Additionally, the restaurants Boonie works with have an open invitation to K&J Orchards so they can come meet the farmers and see how the fruit is grown. “They see what it entails to get the fruit to the dining room table, and they can appreciate it more.”
Farmers can taste respect and appreciation in your food.
A huge perk of Boonie’s job is that she partners with some of the best restaurants in town. “If they see us when we come in, then when we leave the restaurant we can barely move,” she laughs. “They treat us so well and I’m so appreciative — they know how to make our food taste even better.”
Not only do chefs have more appreciation for the farmers they work with when they get to know them, they also have more respect for the food. “They understand how much work goes into making this one apple or peach, and they’ll cut that peach in a different manner than somebody else.” With a personal relationship comes the extra care.

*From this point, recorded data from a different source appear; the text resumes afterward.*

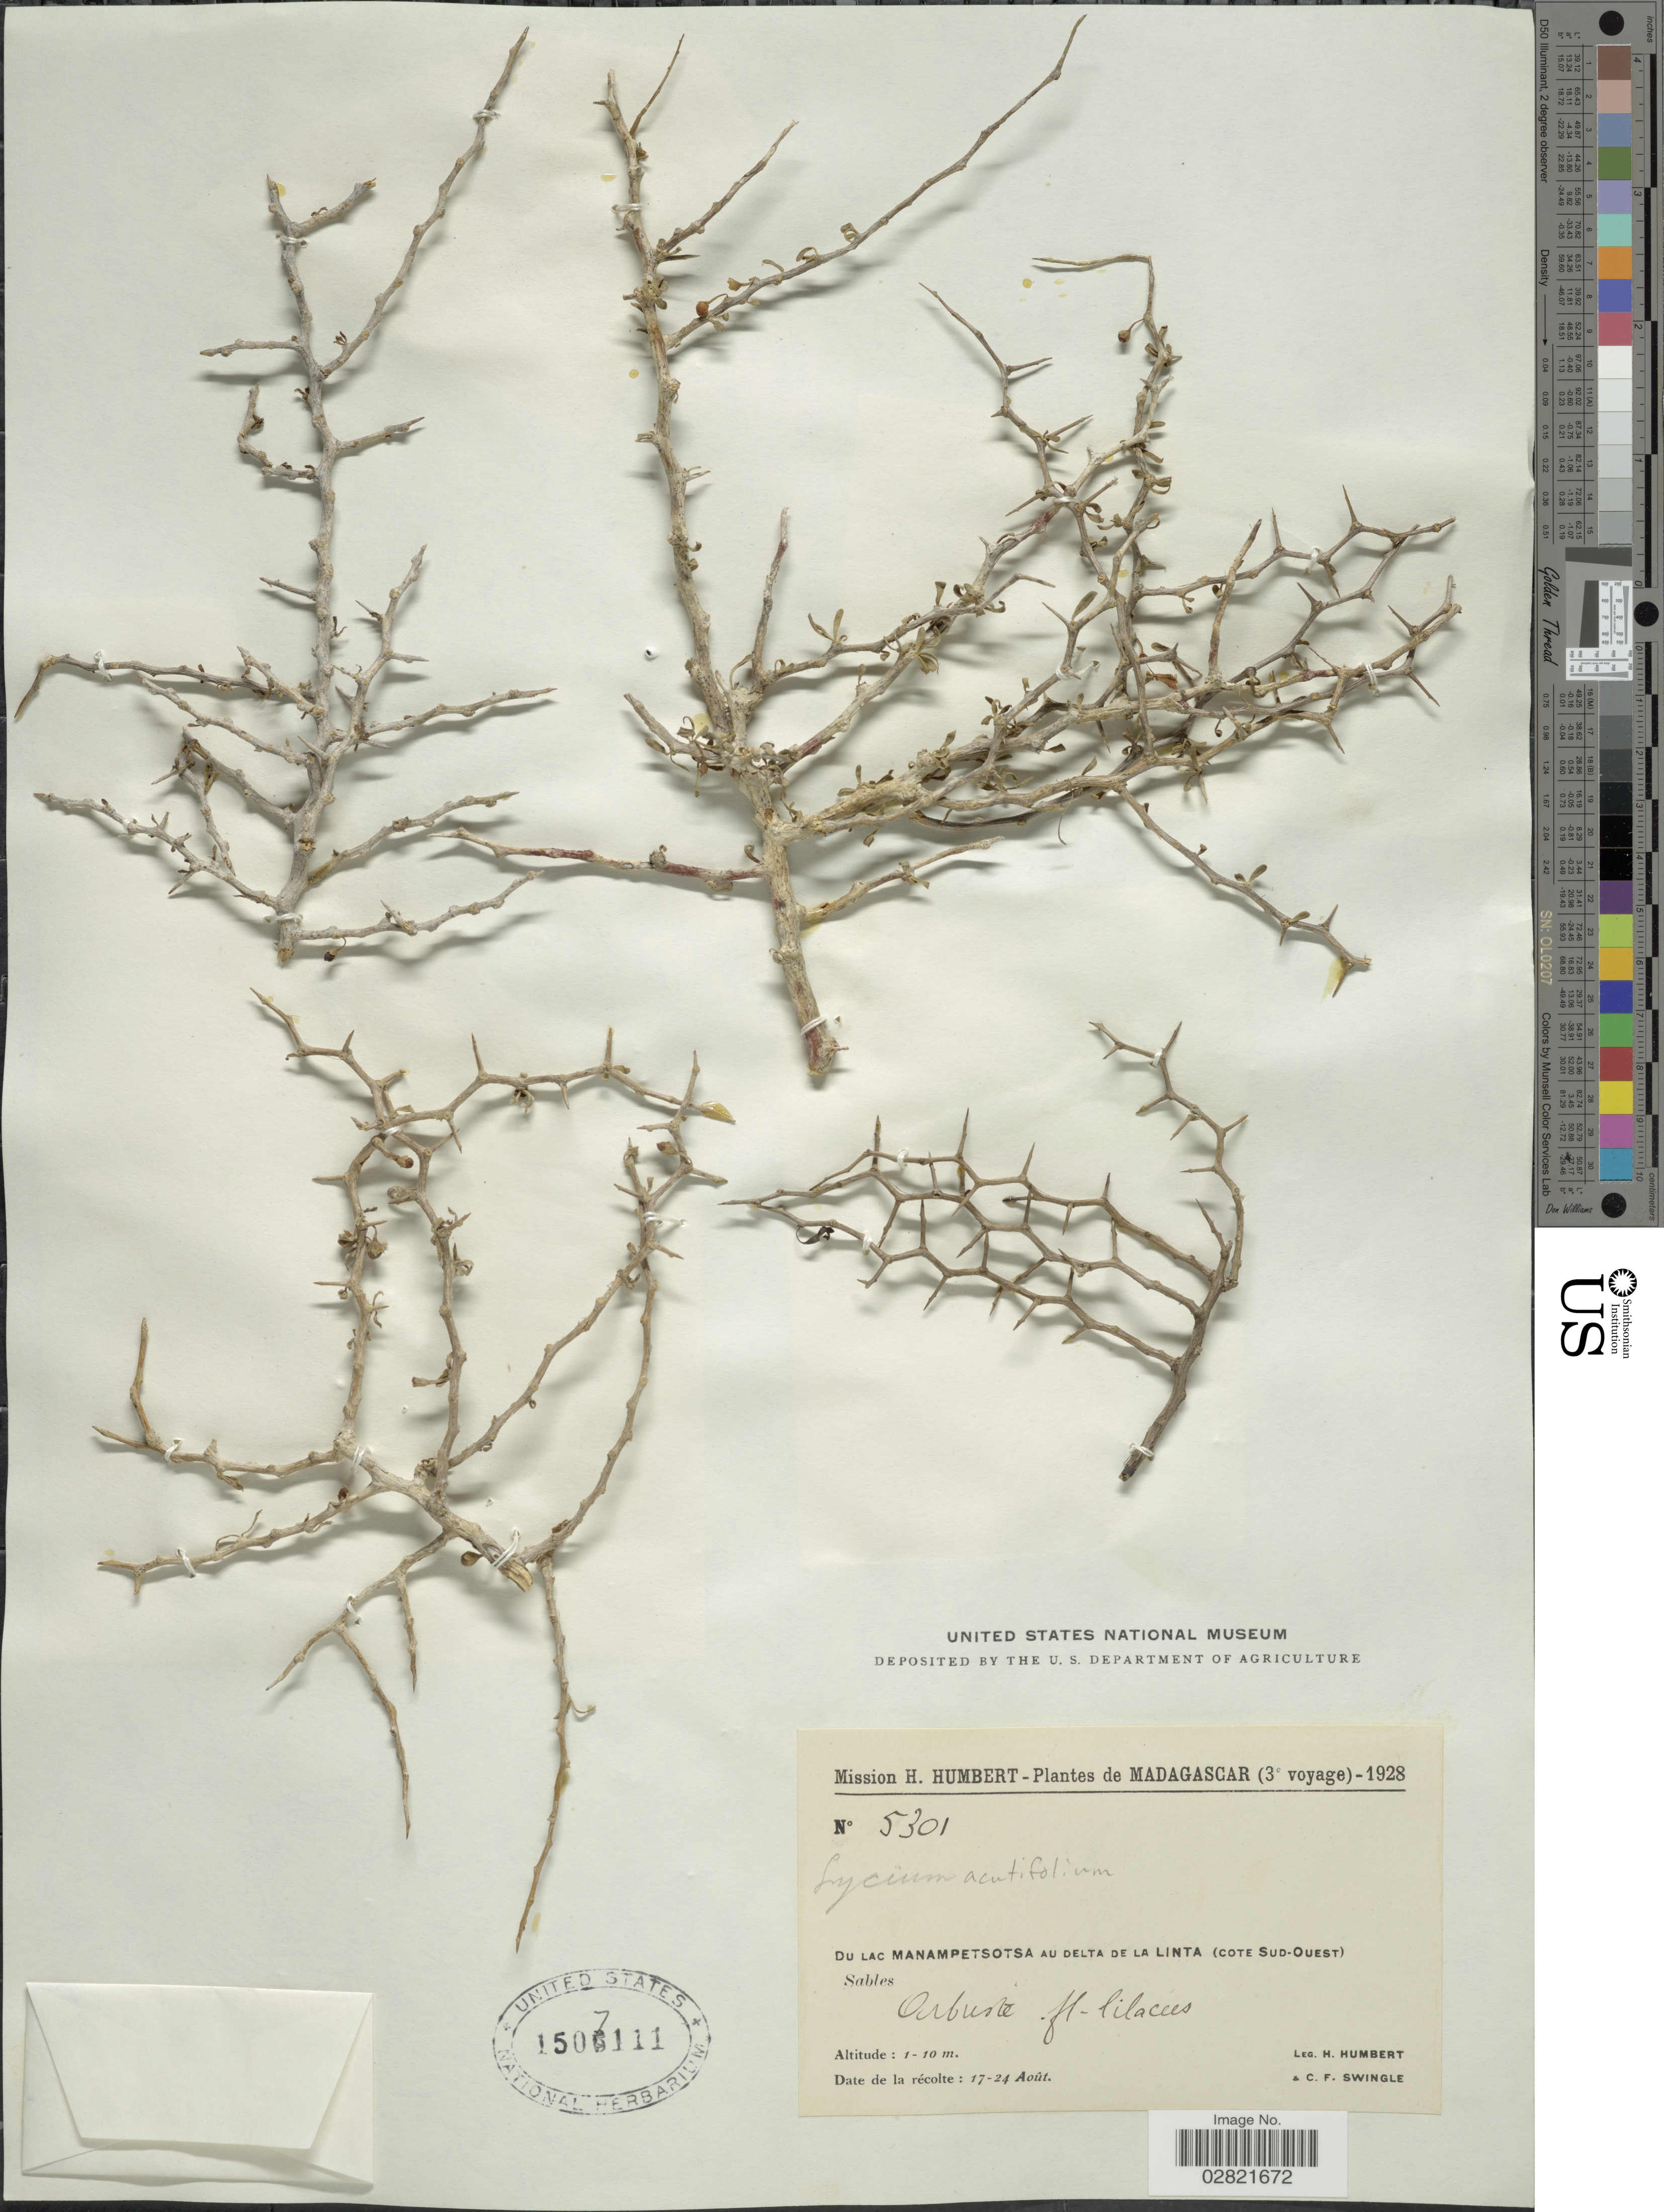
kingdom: Plantae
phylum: Tracheophyta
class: Magnoliopsida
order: Solanales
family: Solanaceae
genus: Lycium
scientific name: Lycium acutifolium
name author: Dunal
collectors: H. Humbert & C. Swingle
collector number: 5301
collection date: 1928-08-17/1928-08-24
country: Madagascar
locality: Du Lac Manampetsotsa au delta de la Linta (Cote Sud-Ouest).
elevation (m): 1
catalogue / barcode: US 1507111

Promotion should be hand-in-hand for farms and restaurants.
“I get giddy when I see our name on the menu somewhere,” says Boonie. “That’s appreciation that we eat up.”
When restaurants promote K&J on their menus, Boonie promotes them, too. She is quick to re-gram chefs that post photos of desserts made with her fruit on Instagram, so that people in her audience will go to the restaurant and order the same dish. She also tags chefs and restaurants in her own posts whenever she can. “I’m taking advantage of the free marketing I get out of the social media realm — the reach is limitless.”